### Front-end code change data
_ _ _ _
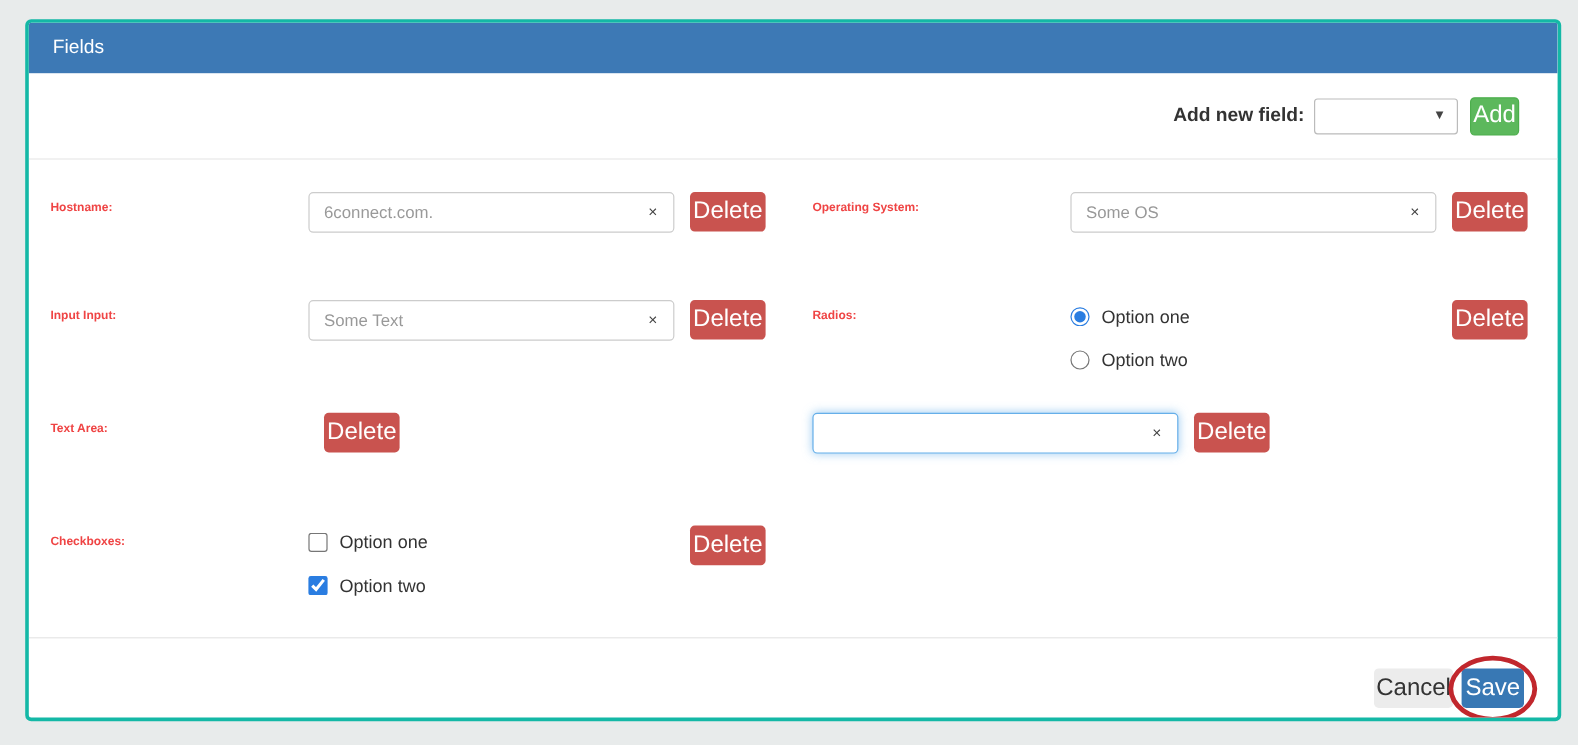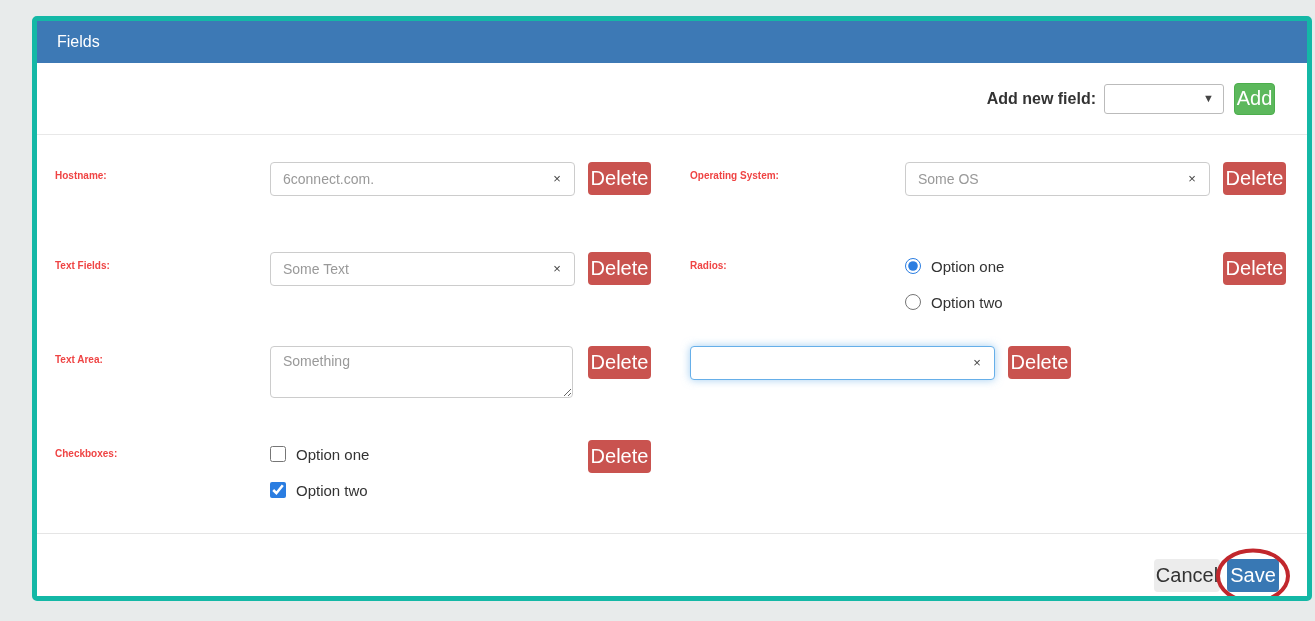--- a/index.html
+++ b/index.html
@@ -11,10 +11,10 @@
   }
   .panel {
     position: absolute;
-    left: 32px; top: 16px;
+    left: 21px; top: 16px;
     width: 1280px; height: 585px;
     background: #ffffff;
-    border: 5px solid #14b8a6;
+    border: 3px solid #14b8a6;
     border-radius: 5px;
     overflow: hidden;
   }

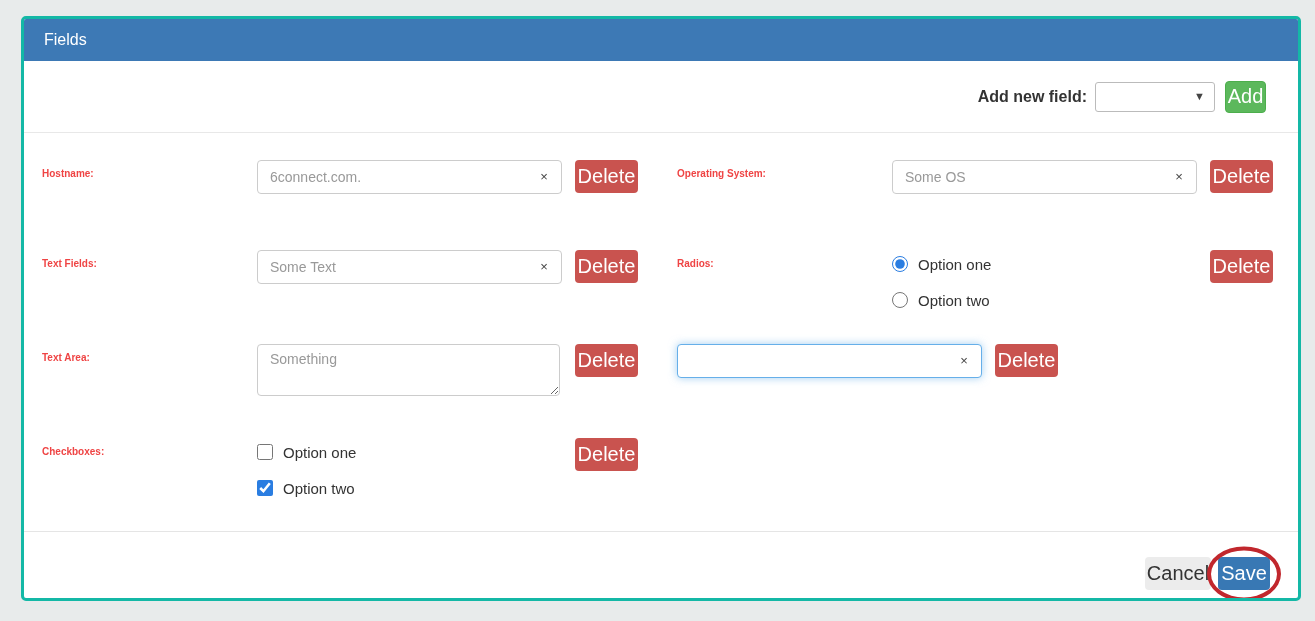--- a/index.html
+++ b/index.html
@@ -225,7 +225,7 @@
     </div>
 
     <div class="field-row">
-      <div class="field-label">Text Fields:</div>
+      <div class="field-label">Input Input:</div>
       <div class="control">
         <input class="text-input" type="text" placeholder="Some Text" style="">
         <span class="clear-x">×</span>

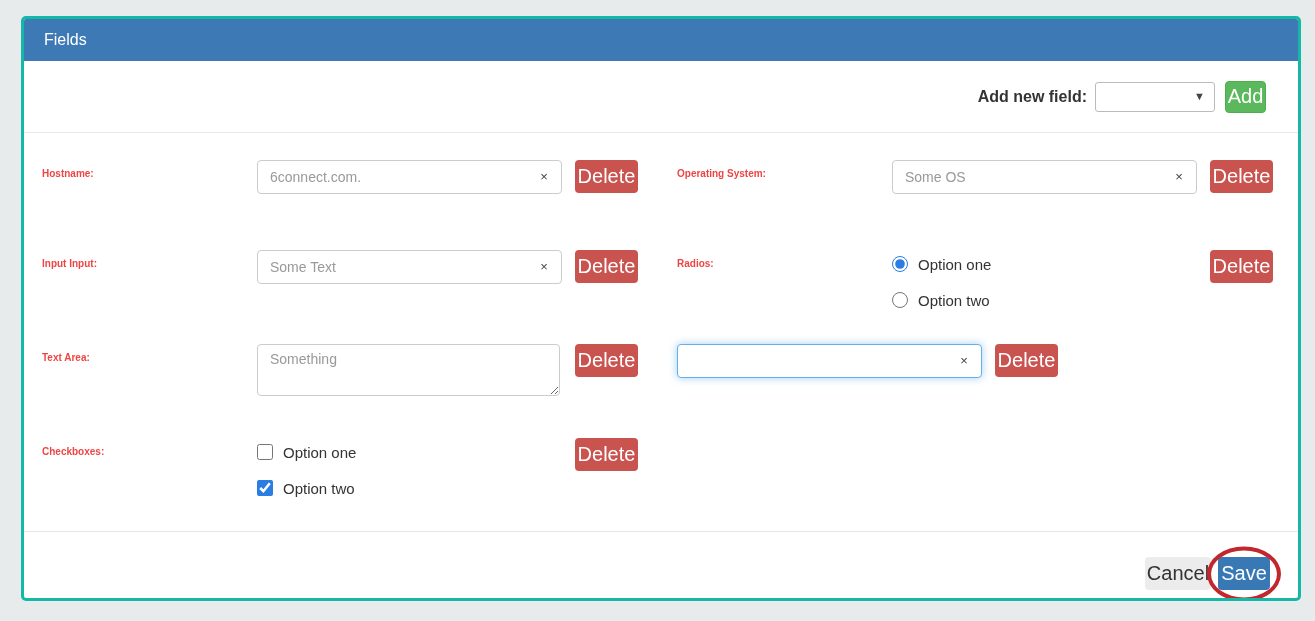--- a/index.html
+++ b/index.html
@@ -250,9 +250,6 @@
 
     <div class="field-row">
       <div class="field-label">Text Area:</div>
-      <div class="control">
-        <textarea class="textarea" placeholder="Something" style=""></textarea>
-      </div>
       <button class="btn btn-delete">Delete</button>
     </div>
 

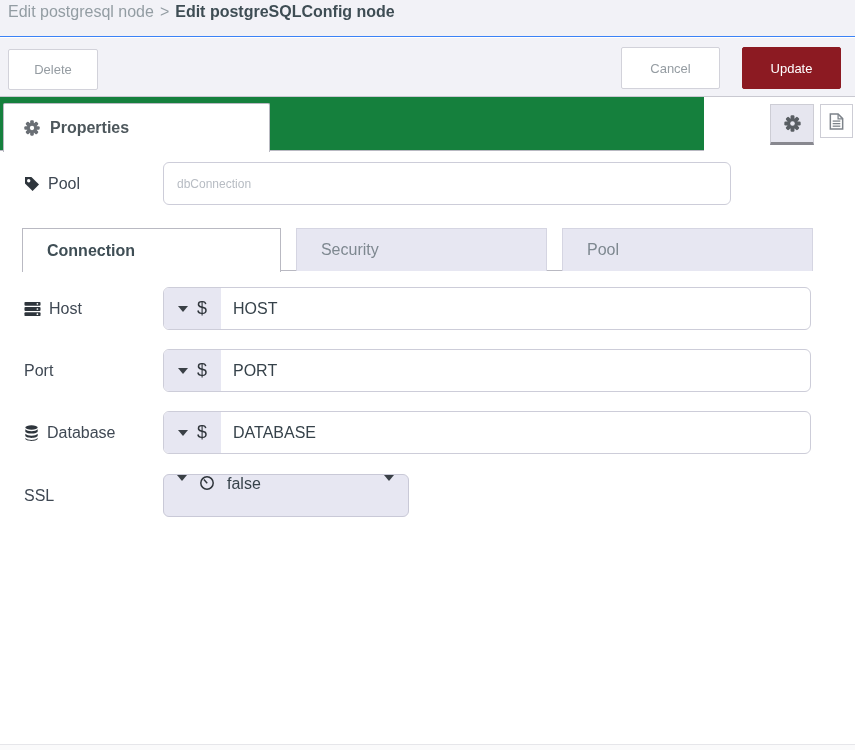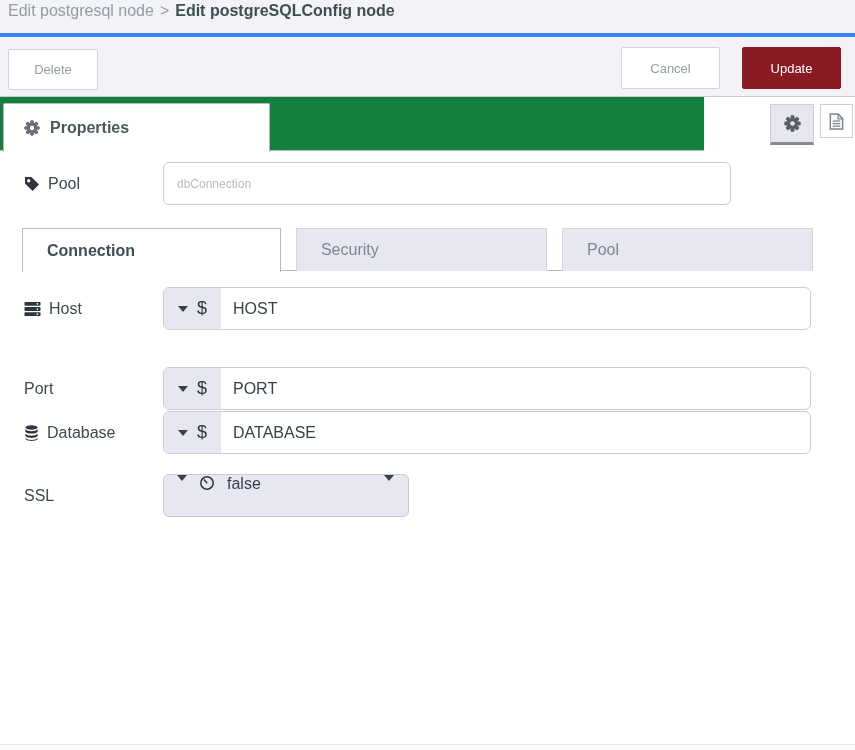--- a/index.html
+++ b/index.html
@@ -14,7 +14,7 @@
   
   .breadcrumb {
     position:absolute; left:0; top:0; width:855px; height:37px;
-    background:#f2f2f7; border-bottom:4px solid #3b82f6;
+    background:#f2f2f7; border-bottom:1px solid #3b82f6;
     display:flex; align-items:center; padding:0 0 12px 8px;text-align:center;
   }
   .crumb-parent { color:#939da3; cursor:pointer; }

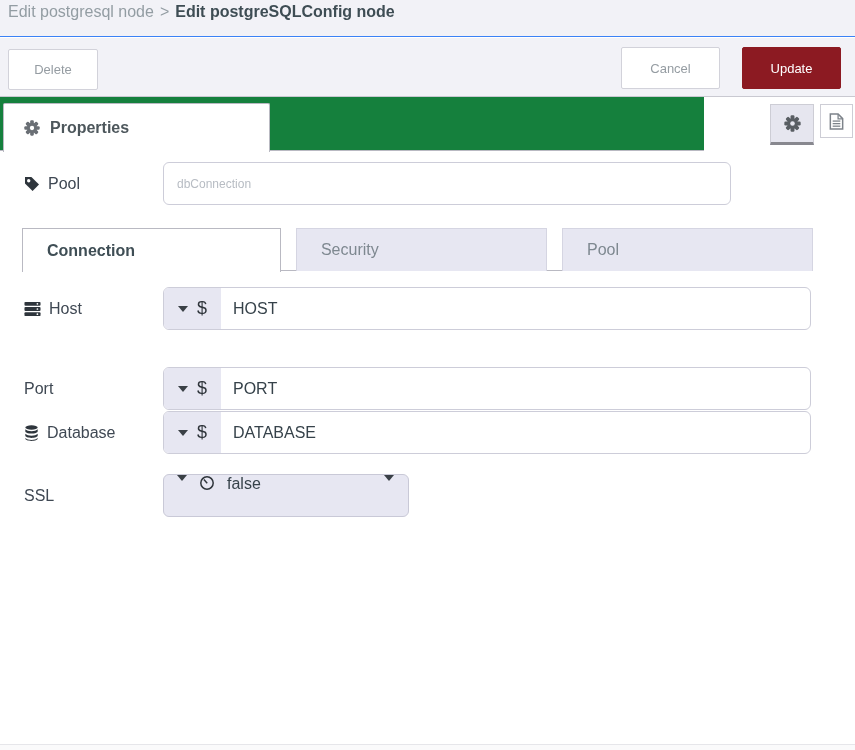--- a/index.html
+++ b/index.html
@@ -68,7 +68,7 @@
   .row { position:absolute; left:0; width:855px; height:43px; }
   .row-name { top:11px; }
   .row-host { top:136px; }
-  .row-port { top:216px;padding-left:16px; }
+  .row-port { top:198px;padding-left:16px; }
   .row-db   { top:260px; }
   .row-ssl  { top:323px;padding-left:12px; }
   .row-label {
_ _ _ _
### About this task
Repeat the entries faithfully. Any picture gets left out.

### Response to this exercise
--- a/index.html
+++ b/index.html
@@ -11,10 +11,10 @@
   }
   .panel {
     position: absolute;
-    left: 32px; top: 16px;
+    left: 21px; top: 16px;
     width: 1280px; height: 585px;
     background: #ffffff;
-    border: 5px solid #14b8a6;
+    border: 3px solid #14b8a6;
     border-radius: 5px;
     overflow: hidden;
   }

--- a/index.html
+++ b/index.html
@@ -225,7 +225,7 @@
     </div>
 
     <div class="field-row">
-      <div class="field-label">Text Fields:</div>
+      <div class="field-label">Input Input:</div>
       <div class="control">
         <input class="text-input" type="text" placeholder="Some Text" style="">
         <span class="clear-x">×</span>

--- a/index.html
+++ b/index.html
@@ -250,9 +250,6 @@
 
     <div class="field-row">
       <div class="field-label">Text Area:</div>
-      <div class="control">
-        <textarea class="textarea" placeholder="Something" style=""></textarea>
-      </div>
       <button class="btn btn-delete">Delete</button>
     </div>
 

--- a/index.html
+++ b/index.html
@@ -14,7 +14,7 @@
   
   .breadcrumb {
     position:absolute; left:0; top:0; width:855px; height:37px;
-    background:#f2f2f7; border-bottom:4px solid #3b82f6;
+    background:#f2f2f7; border-bottom:1px solid #3b82f6;
     display:flex; align-items:center; padding:0 0 12px 8px;text-align:center;
   }
   .crumb-parent { color:#939da3; cursor:pointer; }

--- a/index.html
+++ b/index.html
@@ -68,7 +68,7 @@
   .row { position:absolute; left:0; width:855px; height:43px; }
   .row-name { top:11px; }
   .row-host { top:136px; }
-  .row-port { top:216px;padding-left:16px; }
+  .row-port { top:198px;padding-left:16px; }
   .row-db   { top:260px; }
   .row-ssl  { top:323px;padding-left:12px; }
   .row-label {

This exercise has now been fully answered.